Nicola Sturgeon has said Scottish independence will be better planned than Brexit.
Speaking at a campaign event in Dundee, the First Minister suggested Westminster will be “engulfed by Brexit for years to come”.
When asked how long it would take for Scotland to become fully independent from the UK, the First Minister did not give a specific timescale but said the Scottish Government would make plans for the country’s future.
Ms Sturgeon said those who pushed to leave the EU did not plan for negotiations or for what the UK would look like after a deal was struck.
She said: “I can understand why proponents of Brexit want to draw the analogy between the Brexit process and independence.
“As much as I oppose Brexit, there was nothing inevitable about the mess that the Brexit process became.

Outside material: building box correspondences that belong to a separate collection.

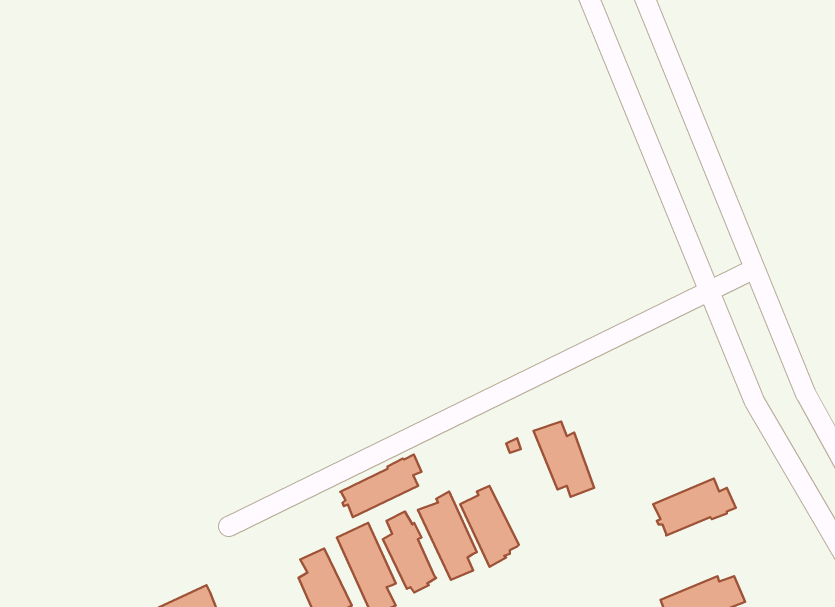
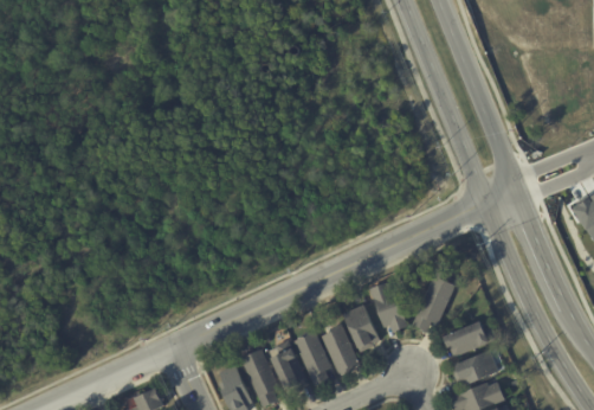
building: none -> [412,270,456,333]
building: none -> [342,305,379,352]
building: [340,455,421,517] -> none
building: none -> [451,351,498,386]

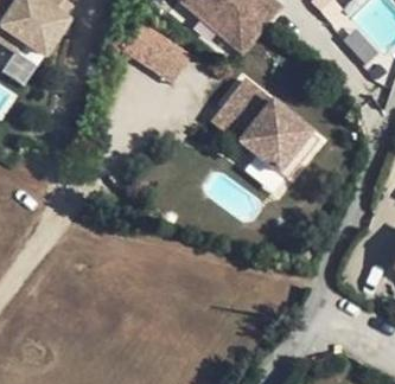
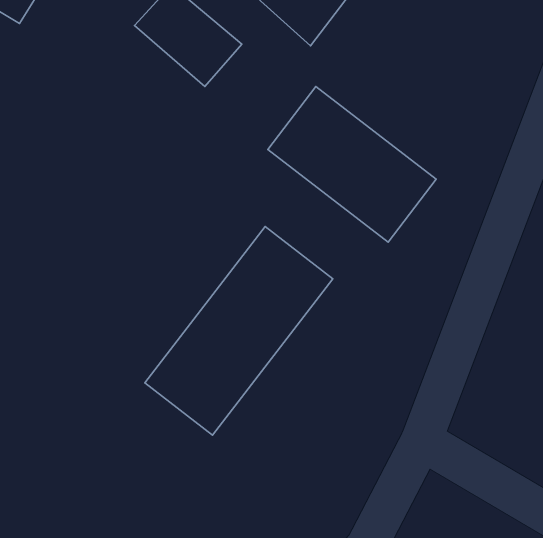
building: none -> [145,226,333,435]

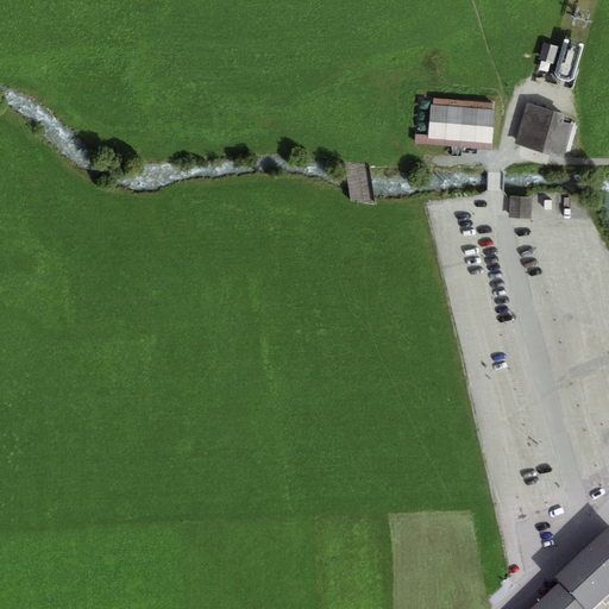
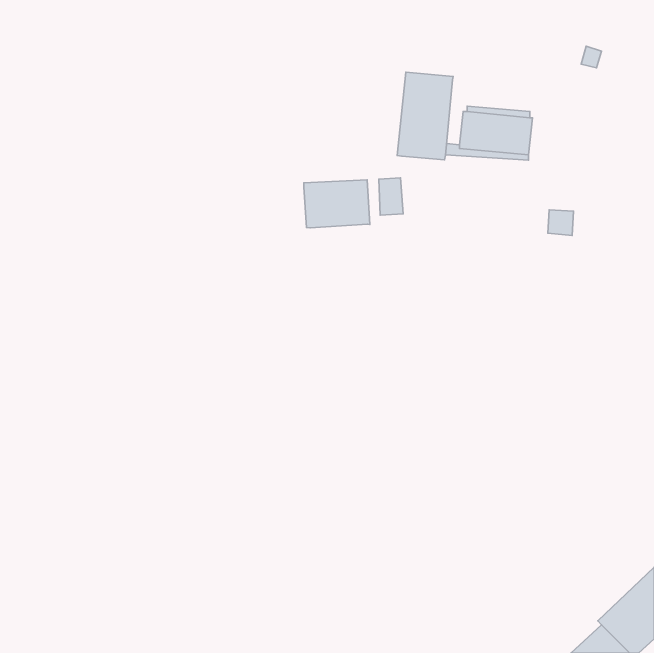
building: none -> [397,72,453,160]
building: [515,102,572,153] -> none
building: none -> [304,180,370,228]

“That was down to the fact that those who advocated Leave in the referendum didn’t put any detail of what it would mean in practice – of the trade-offs and compromises that would be required to implement that – before people.”
Ms Sturgeon accused former Prime Minister Theresa May of “putting down contradictory red lines” in an attempt to “pull the wool over people’s eyes” after the June 2016 vote on EU membership.
She also said the Scottish Government put its proposals forward before the first vote on independence in 2014 by publishing a White Paper.
Ms Sturgeon said: “Not everyone agreed with that, there was vigorous debate around it, but it was there for people to judge.
“We were very upfront, at times very controversially, about some of the compromises and trade-offs.”
The First Minister said the currency union, an agreement between Scotland and the rest of the UK to keep the pound, was one example of a compromise.
Former Chancellor George Osborne publicly ruled out the possibility of a currency union with an independent Scotland before the vote in 2014.
The First Minister said: “We had done the planning and we will do so again.
“Let us not allow the charlatans who will tell people that constitutional change has to be that way.
“It was and is that way with Brexit because of their dishonesty and their lack of planning.
“These are mistakes the independence campaign didn’t make in 2014 and will not make in the future.”
The First Minister also told the crowds that, regardless of whether Brexit is stopped in Westminster, “there is no guarantee that we don’t have other policies imposed on us by a Tory Government”.
She added: “Brexit has brought into sharp relief this fundamental question: if we want Scotland to become the country that we know it can be, then how do we best secure that?
“Do we allow people like Boris Johnson, Nigel Farage or even Jeremy Corbyn to determine Scotland’s path and what type of country we are?
“Or do we take that future into our own hands?”